FLEX: an Adaptive Exploration Algorithm for Nonlinear Systems
This work addresses the challenge of costly data collection for accurate modeling in reinforcement learning, particularly for nonlinear and time-varying dynamics, offering a practical solution for real-world systems with computational limitations.
The paper tackles the problem of sample-efficient exploration in model-based reinforcement learning for nonlinear systems by introducing FLEX, an adaptive exploration algorithm based on optimal experimental design, which achieves competitive performance with low computational cost on various nonlinear environments and downstream control tasks.

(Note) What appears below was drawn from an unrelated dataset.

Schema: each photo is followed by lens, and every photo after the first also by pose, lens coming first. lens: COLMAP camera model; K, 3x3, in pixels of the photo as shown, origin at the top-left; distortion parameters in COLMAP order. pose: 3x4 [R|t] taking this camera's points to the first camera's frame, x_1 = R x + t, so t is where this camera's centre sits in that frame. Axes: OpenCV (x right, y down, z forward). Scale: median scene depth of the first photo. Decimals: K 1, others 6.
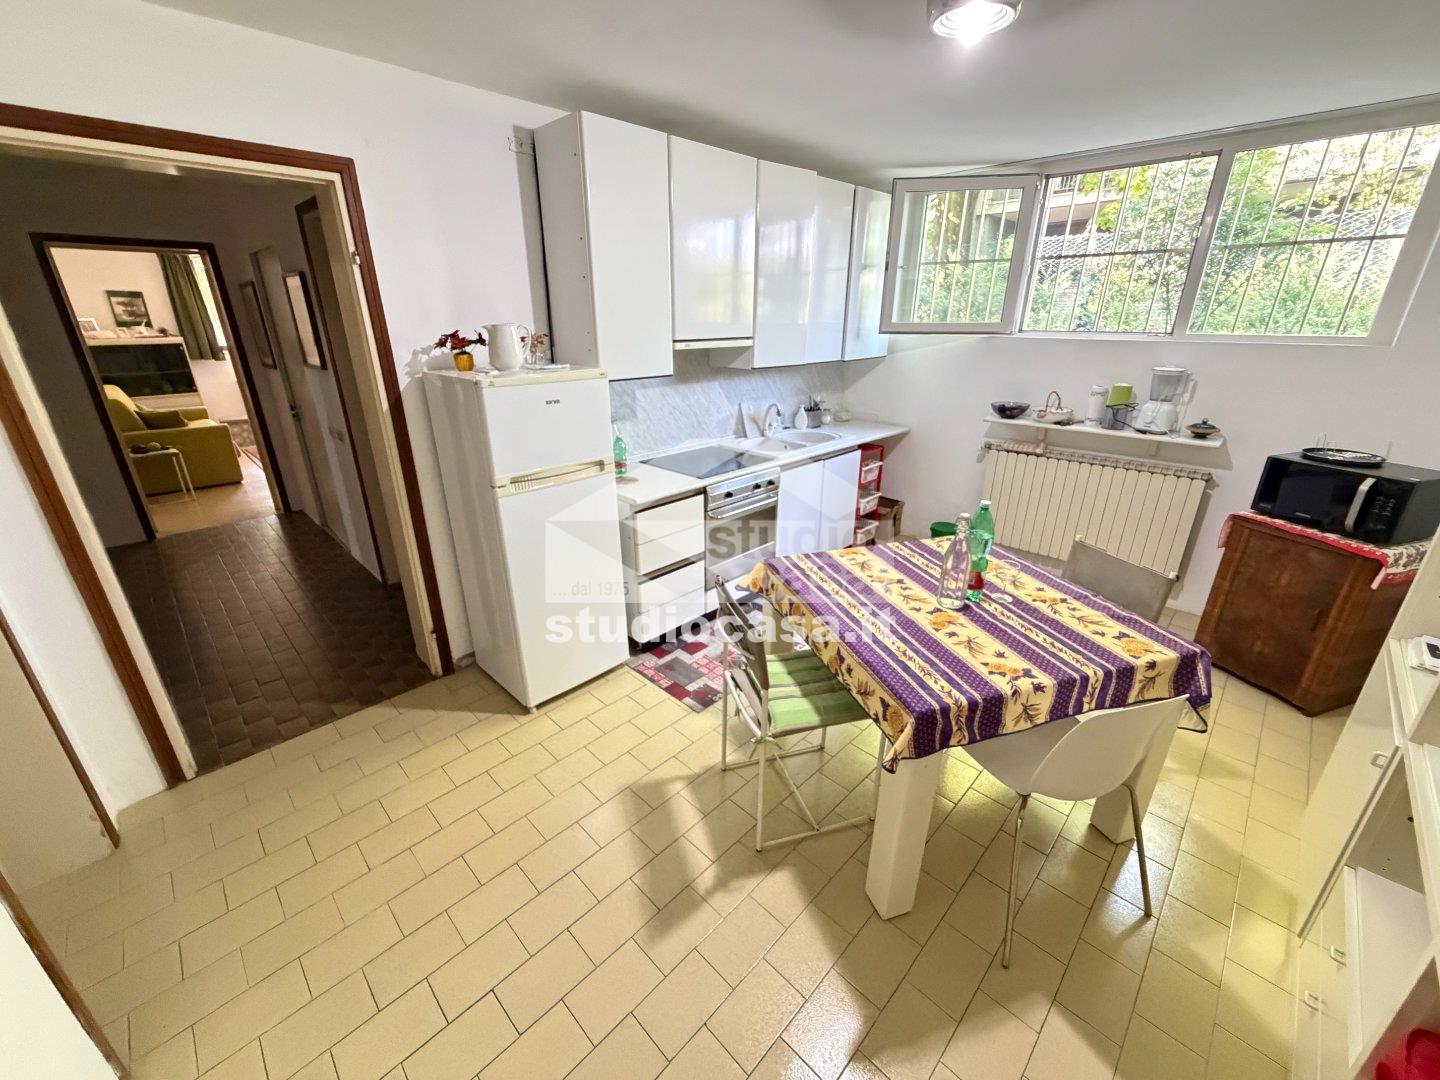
lens RADIAL K [[578.6, 0, 719.5], [0, 578.6, 546.6], [0, 0, 1]] dist [-0.001125, 0.000442]
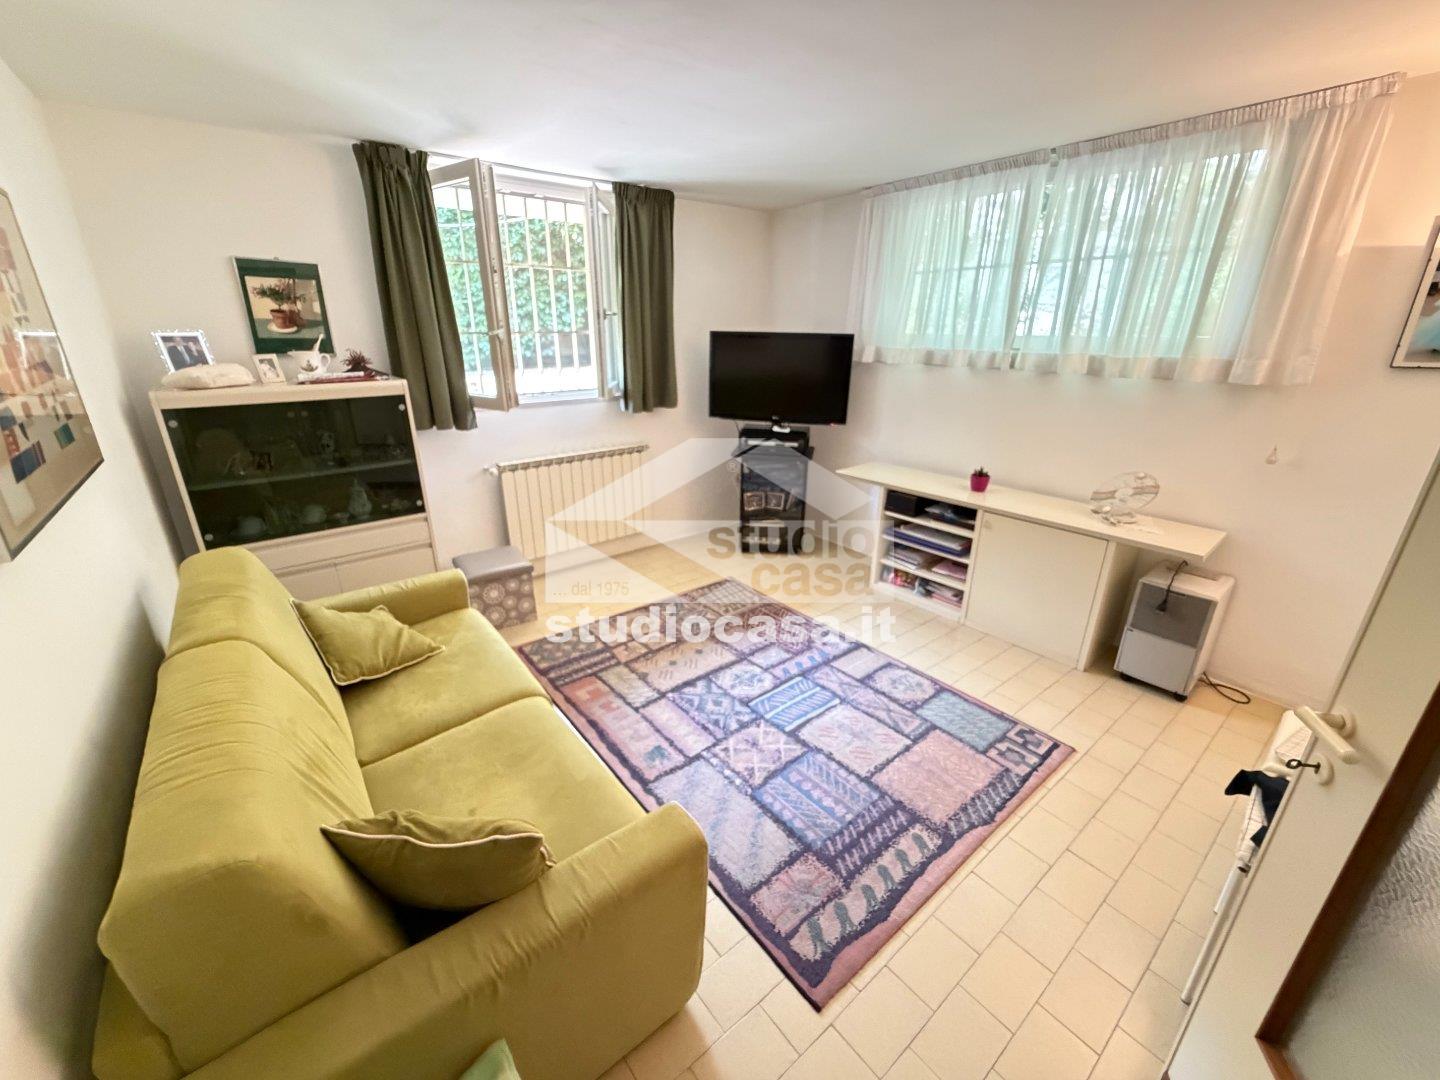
lens RADIAL K [[578.6, 0, 718.5], [0, 578.6, 535.3], [0, 0, 1]] dist [-0.001125, 0.000442]
pose [[0.992637, 0.047201, -0.111556, -0.672277], [-0.049118, 0.998688, -0.014500, -0.262621], [0.110725, 0.019872, 0.993652, 0.639490]]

Model-based reinforcement learning is a powerful tool, but collecting data to fit an accurate model of the system can be costly. Exploring an unknown environment in a sample-efficient manner is hence of great importance. However, the complexity of dynamics and the computational limitations of real systems make this task challenging. In this work, we introduce FLEX, an exploration algorithm for nonlinear dynamics based on optimal experimental design. Our policy maximizes the information of the next step and results in an adaptive exploration algorithm, compatible with generic parametric learning models and requiring minimal resources. We test our method on a number of nonlinear environments covering different settings, including time-varying dynamics. Keeping in mind that exploration is intended to serve an exploitation objective, we also test our algorithm on downstream model-based classical control tasks and compare it to other state-of-the-art model-based and model-free approaches. The performance achieved by FLEX is competitive and its computational cost is low.